Л. Мосолова - Культурология и глобальные вызовы современности
Глобальное и локальное в перспективе самосохранения человечества
И. В. Кондаков (г. Москва).
Диалектика самосохранения человечества, как это показывает в своих фундаментальных трудах по культурологии и культурной антропологии выдающийся мыслитель нашего времени Э. С. Маркарян, складывается из взаимодействия мировой цивилизации (глобального) и локальных цивилизаций (локального). В развитие концепции ученого я предлагаю различать такие тонкие культурно-семантические градации подобного взаимодействия общих и локальных цивилизаций, как «глобалитеты локальных культур» и «локалитеты глобальных культур», рассмотренные в историческом контексте. Такое различение позволяет лучше понимать и точнее прогнозировать глобальные процессы, затрагивающие как формирование мировой цивилизации в целом, так и самоосуществление локальных цивилизаций.

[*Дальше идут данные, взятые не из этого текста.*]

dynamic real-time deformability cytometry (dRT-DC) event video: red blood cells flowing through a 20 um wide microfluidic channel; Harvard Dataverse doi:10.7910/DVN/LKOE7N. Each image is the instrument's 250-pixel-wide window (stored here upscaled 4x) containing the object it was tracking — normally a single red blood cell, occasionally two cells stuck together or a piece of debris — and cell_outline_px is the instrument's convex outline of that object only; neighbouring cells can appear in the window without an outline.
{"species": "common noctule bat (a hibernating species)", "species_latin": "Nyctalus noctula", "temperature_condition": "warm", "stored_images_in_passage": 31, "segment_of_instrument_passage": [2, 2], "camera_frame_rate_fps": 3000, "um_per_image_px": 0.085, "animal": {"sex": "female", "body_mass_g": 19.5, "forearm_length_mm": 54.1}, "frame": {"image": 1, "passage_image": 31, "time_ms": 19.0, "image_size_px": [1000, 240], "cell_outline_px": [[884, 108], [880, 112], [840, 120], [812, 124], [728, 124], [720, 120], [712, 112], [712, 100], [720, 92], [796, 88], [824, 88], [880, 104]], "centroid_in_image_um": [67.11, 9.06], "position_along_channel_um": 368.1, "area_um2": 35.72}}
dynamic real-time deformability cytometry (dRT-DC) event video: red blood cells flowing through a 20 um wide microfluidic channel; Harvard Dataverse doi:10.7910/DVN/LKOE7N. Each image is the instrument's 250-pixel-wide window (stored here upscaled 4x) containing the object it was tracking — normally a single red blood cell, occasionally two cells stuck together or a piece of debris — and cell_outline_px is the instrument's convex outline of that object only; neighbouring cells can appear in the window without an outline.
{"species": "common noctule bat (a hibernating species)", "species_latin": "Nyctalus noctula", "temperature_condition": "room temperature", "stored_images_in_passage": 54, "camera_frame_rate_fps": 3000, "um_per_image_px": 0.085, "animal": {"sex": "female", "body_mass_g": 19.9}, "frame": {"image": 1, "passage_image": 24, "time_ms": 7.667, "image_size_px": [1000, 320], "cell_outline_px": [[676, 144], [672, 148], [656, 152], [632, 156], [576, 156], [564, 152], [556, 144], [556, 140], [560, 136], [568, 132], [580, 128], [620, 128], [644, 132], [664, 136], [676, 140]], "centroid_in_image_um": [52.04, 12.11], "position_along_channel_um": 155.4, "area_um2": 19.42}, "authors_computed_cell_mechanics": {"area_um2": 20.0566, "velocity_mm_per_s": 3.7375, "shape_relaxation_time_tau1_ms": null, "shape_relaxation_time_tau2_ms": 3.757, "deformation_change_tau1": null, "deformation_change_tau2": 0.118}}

Если «особенное» локальных культур выражает их менталитет, а «общее» означает представления о мировой культуре как целом, то понятие «глобалитет» выражает «общее особенного» различных культур и социальных сообществ; а понятие «локалитет» необходимо для обозначения модуса «особенное общего». При этом «глобалитет» отображает степень глобализации той или иной локальной культуры, а ее «локалитет» выражает степень локализации данной культурой феноменов мировой культуры. В каждой развитой культуре ее менталитет, локалитет и глобалитет образуют «связку», внутри которой реализуется взаимодополнительность всех трех конфигураторов данной культуры, образующих относительно стабильную смысловую цепочку взаимодействий – «триаду» – или трехступенчатую (иерархическую) пирамиду культурных саморефлексий данного локуса.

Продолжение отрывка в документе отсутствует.